Goodheart's law strikes! |
I am at a client, and I have the following interaction with someone from the help desk; they said, “Can we close this ticket? If it ages any longer, it effects out SLA.” My first reaction was surprise. My second emotion was anger. The help desk person was asking permission to close the ticket and open a new one because if they did not fix the ticket at a particular time, it would reflect poorly on him and his consulting company. He was going to lie to make his response time look better than it was.
It is human nature to please others. British economist Charles Goodhart coined the maxim, “When a measure becomes a standard, it ceases to become a good measure.” When you judge or pay people based on a measure, they will game the system in any fashion to make themselves look better. You see this in economics. It happens in video games and depressingly at work. My help desk technician was living proof of Goodhart’s law.
Martin Fowler wrote a great article on the subject, and it outlines how to avoid this trap in agile practice. Metrics are abused regularly in business. In a large organization, the only way leadership can track progress is by reviewing these metrics. Thus, the people doing the work are more focused on the outputs of hitting the metric numbers instead of the outcomes satisfying the customer.

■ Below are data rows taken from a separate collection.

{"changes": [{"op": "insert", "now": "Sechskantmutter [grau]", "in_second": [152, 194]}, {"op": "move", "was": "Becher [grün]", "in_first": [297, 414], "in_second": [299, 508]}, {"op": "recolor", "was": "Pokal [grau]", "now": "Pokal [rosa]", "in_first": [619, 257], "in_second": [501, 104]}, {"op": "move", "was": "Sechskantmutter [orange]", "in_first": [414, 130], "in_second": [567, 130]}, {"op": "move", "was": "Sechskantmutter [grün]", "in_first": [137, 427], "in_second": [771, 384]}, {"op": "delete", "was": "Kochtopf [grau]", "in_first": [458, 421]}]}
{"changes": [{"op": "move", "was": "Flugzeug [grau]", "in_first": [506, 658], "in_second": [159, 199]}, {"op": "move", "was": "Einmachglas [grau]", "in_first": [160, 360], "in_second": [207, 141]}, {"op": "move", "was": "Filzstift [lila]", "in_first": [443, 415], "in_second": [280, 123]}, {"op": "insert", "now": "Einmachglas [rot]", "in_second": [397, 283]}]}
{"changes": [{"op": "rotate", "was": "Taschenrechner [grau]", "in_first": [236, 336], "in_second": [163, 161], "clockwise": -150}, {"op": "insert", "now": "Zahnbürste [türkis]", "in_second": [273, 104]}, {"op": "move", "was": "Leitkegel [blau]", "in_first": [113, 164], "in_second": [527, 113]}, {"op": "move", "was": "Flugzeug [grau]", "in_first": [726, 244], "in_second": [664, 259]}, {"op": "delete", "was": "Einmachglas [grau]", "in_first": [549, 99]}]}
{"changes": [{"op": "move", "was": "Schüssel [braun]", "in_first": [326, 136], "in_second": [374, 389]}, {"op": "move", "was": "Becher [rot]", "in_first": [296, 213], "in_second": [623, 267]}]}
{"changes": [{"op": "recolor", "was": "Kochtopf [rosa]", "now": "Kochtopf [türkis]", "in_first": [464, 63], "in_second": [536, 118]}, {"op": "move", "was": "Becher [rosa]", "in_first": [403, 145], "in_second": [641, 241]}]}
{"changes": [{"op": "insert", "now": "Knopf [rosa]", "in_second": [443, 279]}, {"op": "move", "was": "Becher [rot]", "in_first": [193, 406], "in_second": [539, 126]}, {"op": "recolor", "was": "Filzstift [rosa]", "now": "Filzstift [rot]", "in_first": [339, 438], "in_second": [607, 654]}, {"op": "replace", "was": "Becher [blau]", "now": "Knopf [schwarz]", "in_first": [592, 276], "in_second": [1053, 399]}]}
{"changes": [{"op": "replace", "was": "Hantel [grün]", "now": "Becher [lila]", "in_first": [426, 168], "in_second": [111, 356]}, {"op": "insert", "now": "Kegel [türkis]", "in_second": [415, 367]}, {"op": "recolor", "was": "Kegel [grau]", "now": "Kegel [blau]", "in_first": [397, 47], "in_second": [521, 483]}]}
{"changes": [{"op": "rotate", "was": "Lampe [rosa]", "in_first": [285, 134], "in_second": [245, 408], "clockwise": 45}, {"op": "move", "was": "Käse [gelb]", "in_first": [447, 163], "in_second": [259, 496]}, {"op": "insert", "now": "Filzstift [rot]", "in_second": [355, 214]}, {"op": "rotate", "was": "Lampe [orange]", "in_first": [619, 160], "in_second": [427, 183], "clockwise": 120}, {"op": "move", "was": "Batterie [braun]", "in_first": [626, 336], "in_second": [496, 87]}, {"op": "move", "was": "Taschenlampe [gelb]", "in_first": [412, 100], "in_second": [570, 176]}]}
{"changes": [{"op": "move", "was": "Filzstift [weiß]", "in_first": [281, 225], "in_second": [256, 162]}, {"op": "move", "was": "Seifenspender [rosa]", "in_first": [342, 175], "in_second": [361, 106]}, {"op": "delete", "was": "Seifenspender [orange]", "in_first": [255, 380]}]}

I see service level agreements or SLAs as a necessary evil in business. You have to hold vendors and third-party partners accountable. Such a contract controls my current situation. In a perfect world, my help ticket would age, and someone who could help me would respond to my issue. The technician was afraid that if the ticket aged, they would receive a poor performance review or get fired. It is an ugly situation, and if a company is going to succeed, they with have to address it.
Large organizations need to focus on execution. To focus on this goal, metrics and SLA’s need to be used judiciously; outcomes are superior to outputs. It is a message which did not reach the help desk or his boss.